Anysphere, the company behind the AI-powered code editor Cursor, represents a pivotal shift in how we view "copilots." The early days of coding assistants were largely autocomplete on steroids. You typed a function name; it guessed the rest. Helpful? Sure. Revolutionary? Maybe. But Anysphere’s approach—and the valuation growth accompanying it—suggests the market is ready for agents that understand the entire codebase, not just the current file.
Here's the thing about coding agents: they offer immediate, quantifiable ROI. If a senior engineer costs $200,000 a year and an AI tool can handle 30% of their boilerplate work, the math solves itself. B2B buyers don't need to be convinced about the concept; they just need the tool to work.
Then you have the search dilemma.
For two decades, "search" meant a list of blue links. We were trained to act as the synthesis engine, clicking five different tabs to assemble an answer in our heads. Perplexity is betting that users are tired of doing that work. By positioning itself as an answer engine rather than a search engine, it challenges the ad-supported model that dominates the internet.
Is it risky to go up against the incumbents? Absolutely. But the traction suggests that for B2B research and quick information retrieval, the conversational interface is superior to the traditional keyword query.
It’s worth noting that this isn't just about software wrappers. The inclusion of Thinking Machines Lab in this cohort of growing companies signals that the industry hasn't given up on fundamental research. We haven't reached the end of history regarding model architecture. There is a persistent belief among investors that the current transformer-based approach, while powerful, might not be the final destination for artificial general intelligence. Labs that are tinkering with the underlying logic of how machines learn are still commanding attention, even if their products aren't as immediately consumer-facing as a chatbot.
There is a distinct rhythm to how these technologies mature. First comes the awe, then comes the application.
We are firmly in the application phase. The reason these specific companies are seeing growth is that they are solving the "last mile" problem. A massive LLM is great, but without a coding environment (Anysphere) or a citation-backed interface (Perplexity), it’s just raw potential. Businesses can't bill clients for raw potential.

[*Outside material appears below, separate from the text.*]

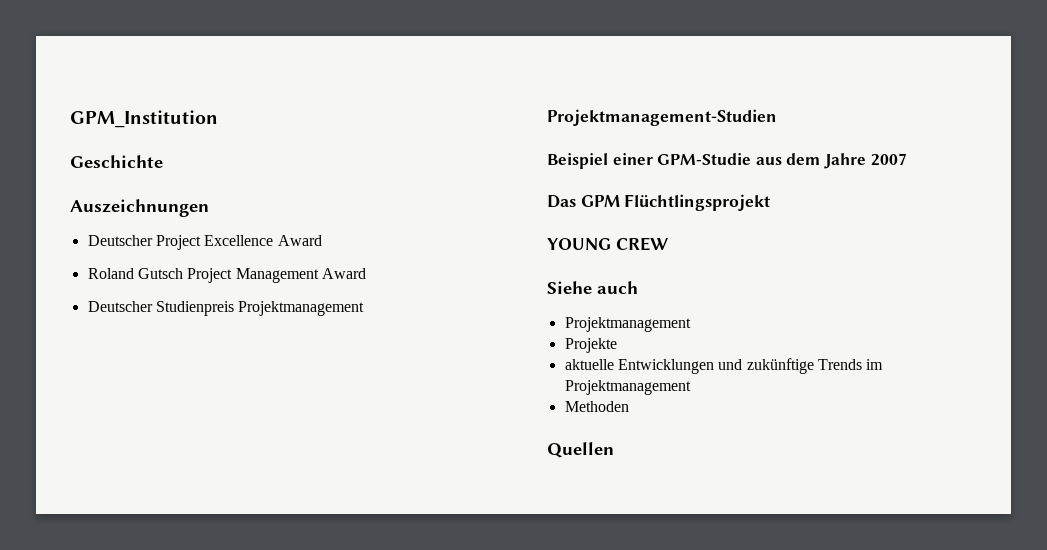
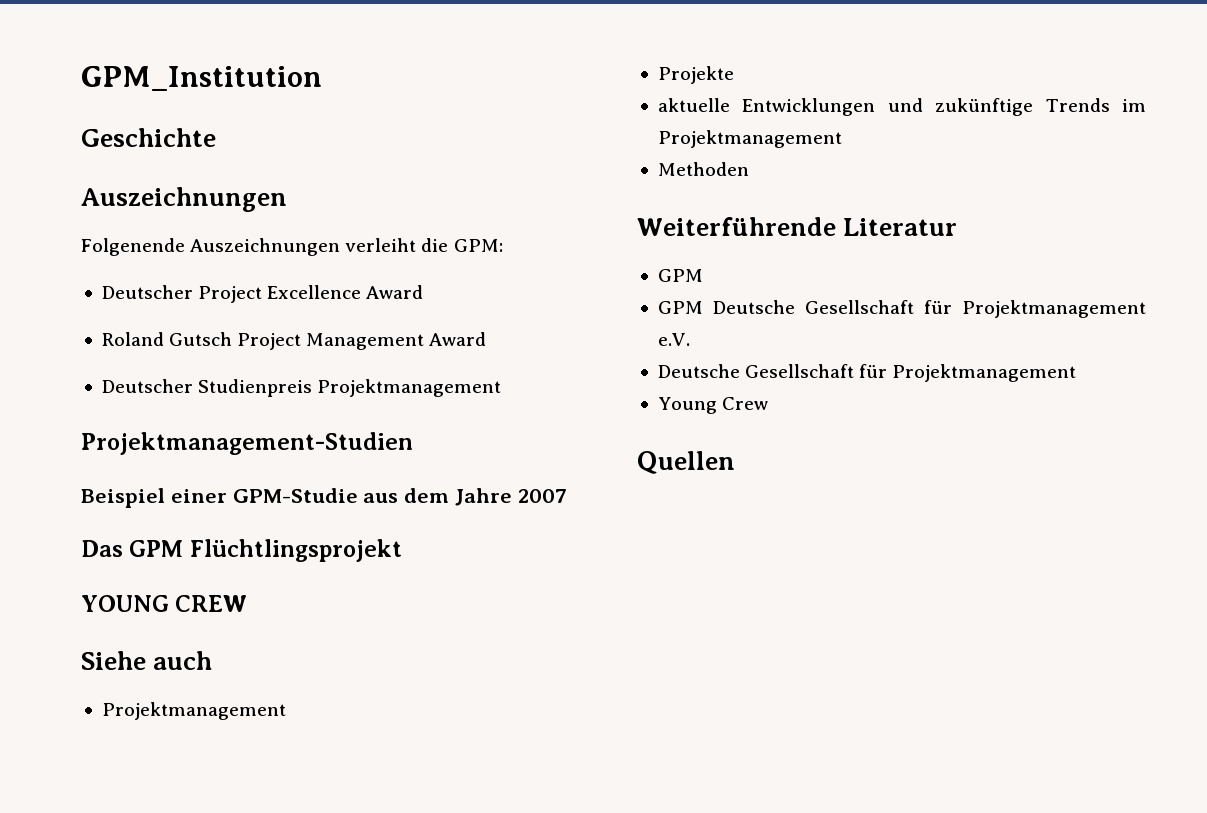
(209, 208) none -> [81,238,503,256] // Folgenende Auszeichnungen verleiht die GPM:
(629, 406) none -> [637,217,958,236] [657,269,703,282] [657,300,1146,318] [657,333,690,346] [657,364,1077,382] [657,397,769,414] // Weiterführende Literatur // GPM // GPM Deutsche Gesellschaft für Projektmanagement e.V. // Deutsche Gesellschaft für Projektmanagement // Young Crew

This creates a new mandate for enterprise technology leaders. The question is no longer "What is your AI strategy?" That’s too vague. The question is now, "Which agents are you deploying to specific departments?"
If the coding agents are handling the software pipeline and the search agents are handling market intelligence, the human workforce is left with high-level strategy and synthesis. That is a radically different organizational structure than what we had in 2022.
The hype cycle is cooling down, but the deployment cycle is just heating up. Watching these specialized players—Anysphere in code, Perplexity in search, and research labs in architecture—gives us a much clearer map of the future than looking at the foundation models alone. The giants built the engine, but these companies are building the car.